Here in Brissy they’re lighting up the Wheel of Brisbane (not to be mistaken with the Wheel of Time, it’s only our Ferris Wheel), City Hall, King George Square and the William Jolly Bridge. They are even planning to project artworks by a Tim Sharp, an autistic artist, on the William Jolly Bridge.

I follow a few blogs that relate to autism. My favourites are Autistic Hoya – which teaches me something new with nearly every post(including that many prefer ‘acceptance’ to ‘awareness’), Stuff With Thing by the mother of autistic children and Gabrielle Bryden’s blog is where I learned about Autism Acceptance Day.

If you are a fan of comics or manga there is no way I can possibly recommend ‘With The Light’ enough.

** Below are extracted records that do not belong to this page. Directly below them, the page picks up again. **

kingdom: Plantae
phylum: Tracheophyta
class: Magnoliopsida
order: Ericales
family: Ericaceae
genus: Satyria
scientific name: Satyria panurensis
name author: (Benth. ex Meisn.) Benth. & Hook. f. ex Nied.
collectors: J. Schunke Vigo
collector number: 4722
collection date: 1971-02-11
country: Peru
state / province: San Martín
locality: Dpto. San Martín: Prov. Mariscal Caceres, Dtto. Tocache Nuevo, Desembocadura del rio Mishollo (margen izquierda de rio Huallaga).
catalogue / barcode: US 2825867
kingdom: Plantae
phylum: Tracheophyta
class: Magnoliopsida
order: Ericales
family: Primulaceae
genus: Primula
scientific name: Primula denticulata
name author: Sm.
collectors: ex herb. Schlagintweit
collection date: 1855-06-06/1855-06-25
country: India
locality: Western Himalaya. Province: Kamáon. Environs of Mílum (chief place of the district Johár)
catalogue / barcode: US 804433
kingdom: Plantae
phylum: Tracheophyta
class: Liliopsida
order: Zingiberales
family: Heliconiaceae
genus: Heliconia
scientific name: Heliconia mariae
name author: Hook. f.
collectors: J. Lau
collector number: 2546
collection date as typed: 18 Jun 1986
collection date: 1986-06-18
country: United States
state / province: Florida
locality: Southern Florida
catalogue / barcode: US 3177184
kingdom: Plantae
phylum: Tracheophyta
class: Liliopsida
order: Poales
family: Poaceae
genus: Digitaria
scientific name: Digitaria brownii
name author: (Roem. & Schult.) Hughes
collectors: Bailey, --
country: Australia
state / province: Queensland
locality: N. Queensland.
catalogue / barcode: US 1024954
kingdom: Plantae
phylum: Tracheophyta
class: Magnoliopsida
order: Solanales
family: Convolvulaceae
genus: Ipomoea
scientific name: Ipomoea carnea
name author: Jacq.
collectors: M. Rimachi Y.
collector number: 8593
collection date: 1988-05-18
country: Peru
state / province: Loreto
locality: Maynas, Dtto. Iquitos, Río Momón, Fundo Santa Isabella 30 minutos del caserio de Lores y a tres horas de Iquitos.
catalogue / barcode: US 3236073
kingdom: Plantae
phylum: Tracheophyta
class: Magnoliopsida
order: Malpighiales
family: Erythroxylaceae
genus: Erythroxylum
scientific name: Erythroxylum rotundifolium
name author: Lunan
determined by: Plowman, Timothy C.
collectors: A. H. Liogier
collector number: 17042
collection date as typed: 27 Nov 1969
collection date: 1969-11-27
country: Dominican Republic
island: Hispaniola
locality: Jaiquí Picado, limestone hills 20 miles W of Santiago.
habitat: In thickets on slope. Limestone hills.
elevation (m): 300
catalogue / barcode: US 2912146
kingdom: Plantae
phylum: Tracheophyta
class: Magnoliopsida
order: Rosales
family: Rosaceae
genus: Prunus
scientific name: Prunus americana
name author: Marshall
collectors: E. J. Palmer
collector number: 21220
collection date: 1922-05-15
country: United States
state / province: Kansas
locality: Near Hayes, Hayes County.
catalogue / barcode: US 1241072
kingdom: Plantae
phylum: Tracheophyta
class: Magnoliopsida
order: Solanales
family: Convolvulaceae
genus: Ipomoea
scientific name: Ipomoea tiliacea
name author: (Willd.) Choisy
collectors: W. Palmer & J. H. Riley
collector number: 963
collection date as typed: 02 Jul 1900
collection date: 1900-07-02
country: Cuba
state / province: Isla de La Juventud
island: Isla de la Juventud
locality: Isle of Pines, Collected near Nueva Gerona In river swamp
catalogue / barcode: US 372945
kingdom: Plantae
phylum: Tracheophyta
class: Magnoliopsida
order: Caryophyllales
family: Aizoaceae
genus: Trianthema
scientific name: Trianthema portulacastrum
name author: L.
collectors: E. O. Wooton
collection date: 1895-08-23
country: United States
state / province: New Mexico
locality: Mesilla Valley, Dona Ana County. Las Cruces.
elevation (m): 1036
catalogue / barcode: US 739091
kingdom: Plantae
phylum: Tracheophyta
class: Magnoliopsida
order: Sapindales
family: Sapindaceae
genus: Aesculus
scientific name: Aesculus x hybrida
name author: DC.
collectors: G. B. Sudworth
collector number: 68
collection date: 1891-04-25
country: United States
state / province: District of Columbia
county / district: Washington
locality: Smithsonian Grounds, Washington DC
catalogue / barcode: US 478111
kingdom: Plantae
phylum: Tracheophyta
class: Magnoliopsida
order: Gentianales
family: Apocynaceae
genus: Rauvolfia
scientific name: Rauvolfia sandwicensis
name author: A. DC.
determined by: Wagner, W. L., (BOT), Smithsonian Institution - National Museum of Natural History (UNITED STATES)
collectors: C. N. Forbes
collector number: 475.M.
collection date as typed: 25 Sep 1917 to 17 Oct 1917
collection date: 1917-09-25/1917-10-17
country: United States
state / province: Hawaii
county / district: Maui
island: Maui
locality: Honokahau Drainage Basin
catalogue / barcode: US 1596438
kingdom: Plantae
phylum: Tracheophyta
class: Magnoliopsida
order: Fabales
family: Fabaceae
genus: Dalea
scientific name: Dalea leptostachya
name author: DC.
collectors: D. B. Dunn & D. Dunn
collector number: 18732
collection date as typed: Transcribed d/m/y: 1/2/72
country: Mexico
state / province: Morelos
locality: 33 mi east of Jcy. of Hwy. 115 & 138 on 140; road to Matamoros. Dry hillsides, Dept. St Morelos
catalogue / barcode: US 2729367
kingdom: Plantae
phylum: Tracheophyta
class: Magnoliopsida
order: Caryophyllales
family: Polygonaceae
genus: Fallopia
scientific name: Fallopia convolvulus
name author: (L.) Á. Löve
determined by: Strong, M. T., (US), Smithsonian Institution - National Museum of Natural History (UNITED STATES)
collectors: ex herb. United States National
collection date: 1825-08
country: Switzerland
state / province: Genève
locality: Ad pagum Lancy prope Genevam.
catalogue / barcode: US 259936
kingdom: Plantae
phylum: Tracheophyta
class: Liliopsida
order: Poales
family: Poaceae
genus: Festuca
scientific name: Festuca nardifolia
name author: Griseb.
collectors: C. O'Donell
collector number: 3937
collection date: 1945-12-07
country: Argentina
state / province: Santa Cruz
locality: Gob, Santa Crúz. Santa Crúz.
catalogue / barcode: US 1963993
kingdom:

It is a touching manga released by Yen press about a young Japanese woman who achieves her dream of marrying the office hottie and plans to become his adoring housewife as per Japanese tradition. She comes across a small snag when she notices there is something wrong with their baby Hikaru (his name means Light). She discovers Hikaru is autistic and the many volumes follow Hikaru as he grows up, goes to school all while he and his family learn how to deal with family and strangers who do not understand. It’s heart breaking and touching all at once and is easily one of my favourite manga of all time. Sadly Keiko Tobe, the manga-ka (author/artist) passed away before completing the series but don’t let that stop you from reading it!

I hope everyone will support Autism Acceptance Day but heading over to Light It Up Blue (note my website is blue ;p) and donate or buy some merchandise.

Now I’ve filled your browser with about thirty new tabs, Happy Autism Acceptance Day everyone (and happy 30th birthday me).